Si l’on retient souvent que le Luxembourg n’applique pas de droit de succession en ligne directe, la question du partage de l’héritage s’avère régulièrement beaucoup plus complexe en pratique. «Le monde dans lequel on vit a changé extrêmement vite. Les familles évoluent. On est de plus en plus confronté à des familles recomposées, à des enfants nés hors mariage. Or, le droit civil luxembourgeois n’a guère évolué sur ce point par rapport au code Napoléon… constate Sophie ­Champenois. En Belgique, le Code civil a récemment été modifié. La réserve héréditaire passera à partir de septembre 2018 de trois quarts à la moitié de l’héritage. Ceci permet par exemple de faciliter le transfert vers les enfants du conjoint». Aussi la réforme belge permettra aux parents de conclure, avant leur décès, un pacte successoral global avec leurs enfants. Pour que ce pacte soit valable, tous les héritiers devront être impliqués. «La France a d’ailleurs été précurseur en la matière, avec l’instauration en 2007 du pacte sur succession future, complète Sophie Champenois. Sur ce point, le Luxembourg est clairement à la traîne.»

Le monde dans lequel on vit a changé extrêmement vite. Les familles évoluent. Or, le droit civil luxembourgeois n’a guère évolué sur ce point par rapport au code Napoléon.

Christine MonfortChristine Monfort, Estate planner (CapitalatWork entité Wealth management de Foyer Group)

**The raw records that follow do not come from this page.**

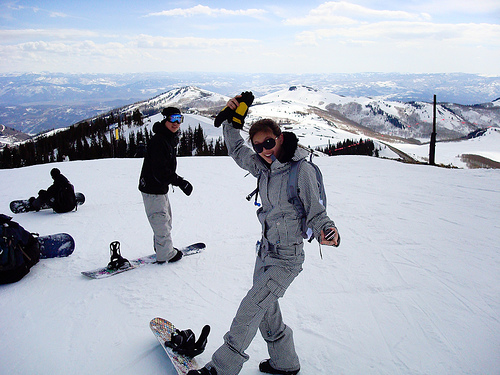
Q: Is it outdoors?
A: Yes, it is outdoors.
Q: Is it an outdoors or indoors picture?
A: It is outdoors.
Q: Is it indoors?
A: No, it is outdoors.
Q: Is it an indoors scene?
A: No, it is outdoors.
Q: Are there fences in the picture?
A: No, there are no fences.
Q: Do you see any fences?
A: No, there are no fences.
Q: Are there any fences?
A: No, there are no fences.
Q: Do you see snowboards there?
A: Yes, there is a snowboard.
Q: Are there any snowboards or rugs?
A: Yes, there is a snowboard.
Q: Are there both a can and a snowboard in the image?
A: No, there is a snowboard but no cans.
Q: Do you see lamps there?
A: No, there are no lamps.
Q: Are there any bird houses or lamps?
A: No, there are no lamps or bird houses.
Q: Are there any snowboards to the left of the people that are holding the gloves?
A: Yes, there is a snowboard to the left of the people.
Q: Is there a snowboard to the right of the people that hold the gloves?
A: No, the snowboard is to the left of the people.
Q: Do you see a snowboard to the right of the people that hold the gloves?
A: No, the snowboard is to the left of the people.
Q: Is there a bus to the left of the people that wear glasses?
A: No, there is a snowboard to the left of the people.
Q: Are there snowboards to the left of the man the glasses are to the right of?
A: Yes, there is a snowboard to the left of the man.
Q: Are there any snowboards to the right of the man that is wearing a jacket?
A: No, the snowboard is to the left of the man.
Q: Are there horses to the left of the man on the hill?
A: No, there is a snowboard to the left of the man.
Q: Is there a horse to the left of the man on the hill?
A: No, there is a snowboard to the left of the man.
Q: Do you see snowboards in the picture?
A: Yes, there is a snowboard.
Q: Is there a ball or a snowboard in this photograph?
A: Yes, there is a snowboard.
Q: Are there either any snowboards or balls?
A: Yes, there is a snowboard.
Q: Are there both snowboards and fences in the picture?
A: No, there is a snowboard but no fences.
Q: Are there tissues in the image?
A: No, there are no tissues.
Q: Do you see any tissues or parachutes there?
A: No, there are no tissues or parachutes.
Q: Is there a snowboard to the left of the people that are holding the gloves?
A: Yes, there is a snowboard to the left of the people.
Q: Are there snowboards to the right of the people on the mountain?
A: No, the snowboard is to the left of the people.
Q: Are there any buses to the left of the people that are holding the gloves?
A: No, there is a snowboard to the left of the people.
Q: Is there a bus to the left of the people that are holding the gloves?
A: No, there is a snowboard to the left of the people.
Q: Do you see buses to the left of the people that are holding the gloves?
A: No, there is a snowboard to the left of the people.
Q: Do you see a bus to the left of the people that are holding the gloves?
A: No, there is a snowboard to the left of the people.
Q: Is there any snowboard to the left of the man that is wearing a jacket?
A: Yes, there is a snowboard to the left of the man.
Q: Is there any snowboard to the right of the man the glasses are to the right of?
A: No, the snowboard is to the left of the man.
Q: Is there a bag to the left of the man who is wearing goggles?
A: No, there is a snowboard to the left of the man.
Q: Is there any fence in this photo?
A: No, there are no fences.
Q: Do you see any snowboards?
A: Yes, there is a snowboard.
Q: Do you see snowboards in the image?
A: Yes, there is a snowboard.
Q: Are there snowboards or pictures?
A: Yes, there is a snowboard.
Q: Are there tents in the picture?
A: No, there are no tents.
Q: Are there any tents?
A: No, there are no tents.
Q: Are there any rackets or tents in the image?
A: No, there are no tents or rackets.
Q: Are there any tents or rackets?
A: No, there are no tents or rackets.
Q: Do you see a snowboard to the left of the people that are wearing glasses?
A: Yes, there is a snowboard to the left of the people.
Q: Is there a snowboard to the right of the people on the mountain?
A: No, the snowboard is to the left of the people.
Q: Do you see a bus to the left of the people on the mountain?
A: No, there is a snowboard to the left of the people.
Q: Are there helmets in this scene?
A: No, there are no helmets.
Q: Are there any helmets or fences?
A: No, there are no helmets or fences.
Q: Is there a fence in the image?
A: No, there are no fences.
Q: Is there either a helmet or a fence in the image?
A: No, there are no fences or helmets.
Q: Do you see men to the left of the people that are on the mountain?
A: Yes, there is a man to the left of the people.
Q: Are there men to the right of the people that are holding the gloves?
A: No, the man is to the left of the people.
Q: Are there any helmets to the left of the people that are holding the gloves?
A: No, there is a man to the left of the people.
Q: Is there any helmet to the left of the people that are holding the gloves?
A: No, there is a man to the left of the people.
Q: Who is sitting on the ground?
A: The man is sitting on the ground.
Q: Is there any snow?
A: Yes, there is snow.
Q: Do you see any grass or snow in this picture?
A: Yes, there is snow.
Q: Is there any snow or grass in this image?
A: Yes, there is snow.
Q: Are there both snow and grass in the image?
A: No, there is snow but no grass.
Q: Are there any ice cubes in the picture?
A: No, there are no ice cubes.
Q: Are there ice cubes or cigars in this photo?
A: No, there are no ice cubes or cigars.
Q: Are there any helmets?
A: No, there are no helmets.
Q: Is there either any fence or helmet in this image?
A: No, there are no helmets or fences.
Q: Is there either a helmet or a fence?
A: No, there are no helmets or fences.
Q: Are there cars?
A: No, there are no cars.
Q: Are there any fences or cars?
A: No, there are no cars or fences.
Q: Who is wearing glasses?
A: The people are wearing glasses.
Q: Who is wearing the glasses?
A: The people are wearing glasses.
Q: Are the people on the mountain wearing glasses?
A: Yes, the people are wearing glasses.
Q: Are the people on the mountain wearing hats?
A: No, the people are wearing glasses.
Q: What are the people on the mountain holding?
A: The people are holding the gloves.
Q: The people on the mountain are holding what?
A: The people are holding the gloves.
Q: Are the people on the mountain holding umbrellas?
A: No, the people are holding the gloves.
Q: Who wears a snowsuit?
A: The people wear a snowsuit.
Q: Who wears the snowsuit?
A: The people wear a snowsuit.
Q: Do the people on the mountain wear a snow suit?
A: Yes, the people wear a snow suit.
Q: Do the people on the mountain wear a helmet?
A: No, the people wear a snow suit.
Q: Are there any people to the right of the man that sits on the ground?
A: Yes, there are people to the right of the man.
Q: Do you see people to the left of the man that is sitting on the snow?
A: No, the people are to the right of the man.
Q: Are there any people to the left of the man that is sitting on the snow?
A: No, the people are to the right of the man.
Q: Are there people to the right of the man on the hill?
A: Yes, there are people to the right of the man.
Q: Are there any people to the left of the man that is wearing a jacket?
A: No, the people are to the right of the man.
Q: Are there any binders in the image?
A: No, there are no binders.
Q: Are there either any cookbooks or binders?
A: No, there are no binders or cookbooks.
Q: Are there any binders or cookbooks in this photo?
A: No, there are no binders or cookbooks.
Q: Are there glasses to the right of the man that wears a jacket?
A: Yes, there are glasses to the right of the man.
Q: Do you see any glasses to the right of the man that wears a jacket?
A: Yes, there are glasses to the right of the man.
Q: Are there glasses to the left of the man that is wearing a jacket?
A: No, the glasses are to the right of the man.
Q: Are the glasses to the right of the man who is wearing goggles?
A: Yes, the glasses are to the right of the man.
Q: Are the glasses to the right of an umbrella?
A: No, the glasses are to the right of the man.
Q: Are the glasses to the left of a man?
A: No, the glasses are to the right of a man.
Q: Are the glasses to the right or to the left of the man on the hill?
A: The glasses are to the right of the man.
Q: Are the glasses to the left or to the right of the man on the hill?
A: The glasses are to the right of the man.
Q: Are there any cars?
A: No, there are no cars.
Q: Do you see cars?
A: No, there are no cars.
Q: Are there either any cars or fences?
A: No, there are no cars or fences.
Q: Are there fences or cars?
A: No, there are no cars or fences.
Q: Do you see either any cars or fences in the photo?
A: No, there are no cars or fences.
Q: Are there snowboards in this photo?
A: Yes, there is a snowboard.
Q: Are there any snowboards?
A: Yes, there is a snowboard.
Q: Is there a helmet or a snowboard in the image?
A: Yes, there is a snowboard.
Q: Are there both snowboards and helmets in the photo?
A: No, there is a snowboard but no helmets.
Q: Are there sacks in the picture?
A: No, there are no sacks.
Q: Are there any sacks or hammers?
A: No, there are no sacks or hammers.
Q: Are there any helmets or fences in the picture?
A: No, there are no helmets or fences.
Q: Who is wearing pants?
A: The man is wearing pants.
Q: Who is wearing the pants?
A: The man is wearing pants.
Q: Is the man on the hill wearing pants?
A: Yes, the man is wearing pants.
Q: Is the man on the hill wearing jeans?
A: No, the man is wearing pants.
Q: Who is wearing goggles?
A: The man is wearing goggles.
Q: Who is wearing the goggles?
A: The man is wearing goggles.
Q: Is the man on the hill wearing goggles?
A: Yes, the man is wearing goggles.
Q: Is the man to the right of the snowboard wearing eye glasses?
A: No, the man is wearing goggles.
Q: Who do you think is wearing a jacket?
A: The man is wearing a jacket.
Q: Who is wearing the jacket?
A: The man is wearing a jacket.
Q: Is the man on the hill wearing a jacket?
A: Yes, the man is wearing a jacket.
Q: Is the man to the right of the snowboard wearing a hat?
A: No, the man is wearing a jacket.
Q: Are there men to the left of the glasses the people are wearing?
A: Yes, there is a man to the left of the glasses.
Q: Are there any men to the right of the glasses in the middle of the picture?
A: No, the man is to the left of the glasses.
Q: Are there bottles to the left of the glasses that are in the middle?
A: No, there is a man to the left of the glasses.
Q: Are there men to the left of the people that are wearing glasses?
A: Yes, there is a man to the left of the people.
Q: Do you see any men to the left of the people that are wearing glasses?
A: Yes, there is a man to the left of the people.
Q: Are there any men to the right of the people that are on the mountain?
A: No, the man is to the left of the people.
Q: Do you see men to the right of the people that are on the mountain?
A: No, the man is to the left of the people.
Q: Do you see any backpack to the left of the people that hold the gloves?
A: No, there is a man to the left of the people.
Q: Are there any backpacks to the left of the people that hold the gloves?
A: No, there is a man to the left of the people.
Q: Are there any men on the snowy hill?
A: Yes, there is a man on the hill.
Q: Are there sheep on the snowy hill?
A: No, there is a man on the hill.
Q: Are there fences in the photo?
A: No, there are no fences.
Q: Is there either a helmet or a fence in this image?
A: No, there are no fences or helmets.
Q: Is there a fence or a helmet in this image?
A: No, there are no fences or helmets.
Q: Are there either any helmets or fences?
A: No, there are no fences or helmets.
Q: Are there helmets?
A: No, there are no helmets.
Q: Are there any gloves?
A: Yes, there are gloves.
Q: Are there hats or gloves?
A: Yes, there are gloves.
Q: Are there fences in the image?
A: No, there are no fences.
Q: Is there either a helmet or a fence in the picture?
A: No, there are no fences or helmets.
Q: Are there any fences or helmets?
A: No, there are no fences or helmets.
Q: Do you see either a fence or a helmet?
A: No, there are no fences or helmets.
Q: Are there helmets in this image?
A: No, there are no helmets.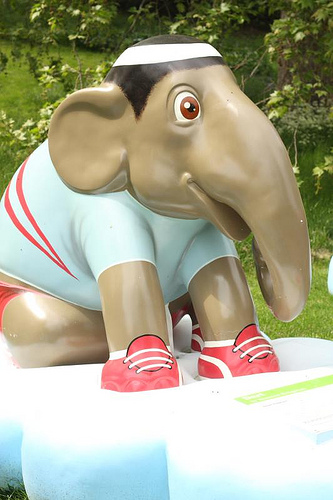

L’autre regret vient de l’abandon, en 2014, du projet de loi sur la fondation privée. «Il n’était certes pas parfait, mais il apportait des solutions, notamment pour éviter d’éparpiller le patrimoine, par exemple lorsqu’on est en présence d’une collection d’art, explique Anne-Lise Grandjean. De tels outils existent en Belgique, aux Pays-Bas ou au Liechtenstein, et cela manque à la panoplie des solutions que nous pouvons offrir au départ du ­Luxembourg.» Imaginée pour renforcer l’attractivité de la Place luxembourgeoise auprès des particuliers fortunés, l’idée de la fondation patrimoniale avait été transcrite en projet de loi au cours du premier semestre 2013. Un texte a été déposé le 22 juillet de la même année sous le désormais célèbre numéro 6595. Le texte a été jusqu’au Conseil d’État, qui a encore rendu un avis complémentaire le 7 octobre 2014. Mais il est aujourd’hui au point mort. L’estate planner n’est pas démuni pour autant. Grâce à la boîte à outils mise en place au Luxembourg, il dispose aujourd’hui de nombreuses solutions pour accompagner les particuliers fortunés, qu’ils viennent d’ici ou d’ailleurs. Fort de ses connaissances approfondies du droit tel qu’il est appliqué aux quatre coins du monde, il offre un conseil à haute valeur ajoutée dans un univers en perpétuelle évolution. Surtout, il assure aux familles la transmission patrimoniale la plus juste, dans le respect des règles fiscales actuelles et à venir.